A main principle of Data Vault is to split business entities into separate parts: Hubs for the business keys, Links for the relationships between business entities and Satellites for the historized attributes of an entity. A Link may refer two or more Hubs, and multiple Satellites may refer one Hub. Each Hub, each Link and each Satellite is stored in a particular database table. An impact of this modeling approach is that Data Vault models usually contain a high number of tables. For each table, a corresponding ETL process is required. So, a high number of load processes must be implemented, but the number of distinct design pattern is very small. All loaders of one table type have the same structure.

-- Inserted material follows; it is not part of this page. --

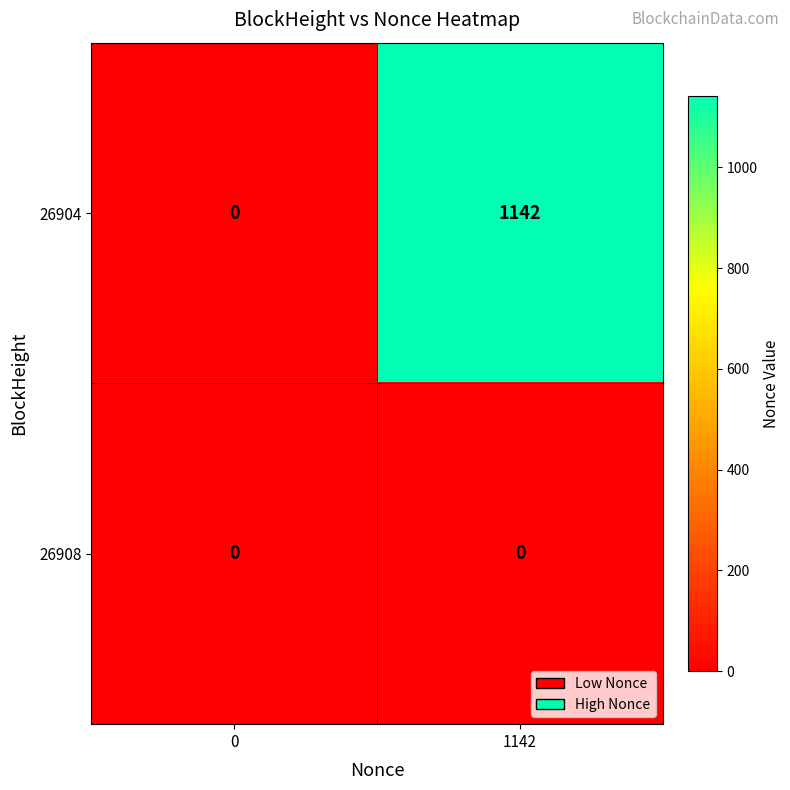

The 26908 series shows 0 at 1142. True or false?

True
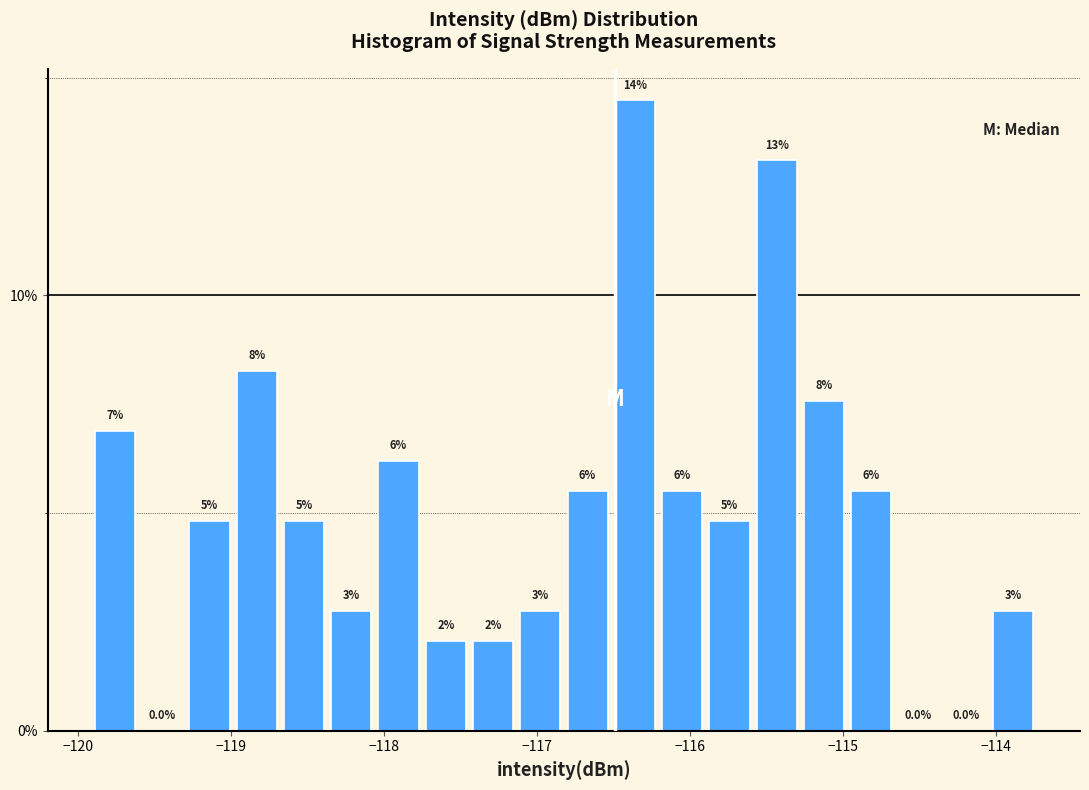

Around what value on the x-axis is the tallest bar? Give the approximate position of its centre, as read against the axis.

-116.4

In other words: A Data Vault model is a perfect candidate for a Data Warehouse Automation (DWA) tool. A generator avoids a lot of boring development works, increases the productivity and the quality because errors due to negligence can be prevented. If you use Data Vault modeling in your Data Warehouse, it is strongly recommended to generate as much as possible, either with a specific generator or – even better – with a DWA tool.
The DWA tool biGENiUS was developed by Trivadis in the last few years and is continuously enhanced with new functionality. It generates DDL scripts for tables, views and other database objects in the different Data Warehouse layers as well as the ETL processes to load and transform the data from one layer to another. The generator is driven by metadata that the DWH developers define in the biGENiUS application. The metadata is stored in a repository, called MetaDB of biGENiUS. The MetaDB also contains templates for the scripts to be created. Metadata and templates are the required input for the generator.
Different kind of DWH objects can be defined (source objects, entities, dimensions, facts), containing information about business terms, business keys, relationships, dimensional hierarchies, source term mappings, etc. All this information is declared on a logical level, independent from the implementation. The specific parts for each technology are defined in templates. A template is available for each component and object type to be generated. For each business entity (or source object, dimension or fact) defined in the biGENiUS application, several database objects in Staging Area, Cleansing Area, Core and Data Marts are created. The templates contain the DDL statements for the database objects (e.g. tables, views, indexes, constraints, sequences). For each table, a loader (= ETL process) is generated, either as a PL/SQL package for Oracle or a Transact-SQL procedure for SQL Server. Other databases or tools could be used as well, as long as they have a kind of scripting interface.
The metadata to feed the generator is defined in the biGENiUS application
It would go too far to describe all features of biGENiUS in this blog post. Here, I want to focus on the possibility to generate a Data Vault model for the Core layer of a Data Warehouse.
In biGENiUS, you do not define Hubs, Links and Satellites, but Entities and Terms. An entity is a logical business concept, a term is a business attribute. Technical attributes such as surrogate keys, load dates or source system identifiers are defined globally as Default Columns, not for each entity separately. Connections between different business entities are defined as Relationships.
With this metadata, biGENiUS will generate the required Data Vault objects. For each entity, a Hub is created. It consists of the terms that are marked as business keys (one or more columns) and the default columns that are defined in the Hub template. Links are created from the relationships between different entities. For each term, the user can specify via Custom Properties in which Satellite the term is stored. This allows the flexibility to separate the Satellites per logical attribute sets, per source system or per change frequency.
The generated load processes for the Hubs, Links and Satellites contain INSERT or MERGE statements. They depend on the Data Flow Sets and Source Term Mappings defined in the metadata of the entity. Transformations of source terms are possible if they are required. The loaders for Hubs and Links are straight forward, the Satellite loaders consists of additional statements for delta detection. All loaders are implemented as set-based SQL statements to provide good load performance.
As an interface between the Data Vault tables and the dimensions and fact tables in the Data Mart layer, a set of views is generated to provide the current versions or all intermediate versions of all objects. With these views it is possible to use the same Data Mart loaders for the different Core modeling approaches (Core with Dimensions and Facts, Core with Head & Version tables, Core with Data Vault)
The suggested Data Warehouse architecture implemented in the biGENiUS templates relies on the Trivadis DWH reference architecture, but can be adapted. Because the architecture of a Data Warehouse can be different in each customer project, it is possible (and recommended) to change the project configuration and the biGENiUS templates for the specific needs, or even create new templates. This is useful for changes such as different naming conventions or additional default columns, but also for additional DWH layers, for example for the separation of Raw Data Vault and Business Data Vault.
This blog post gives an overview of the functionality of a Data Warehouse automation tool. More information about biGENiUS can be found on the website bigenius.info. Further aspects about different implementation details I will describe in future blog posts. There are so many interesting subjects in every Data Warehouse project – whether it is manually developed or generated.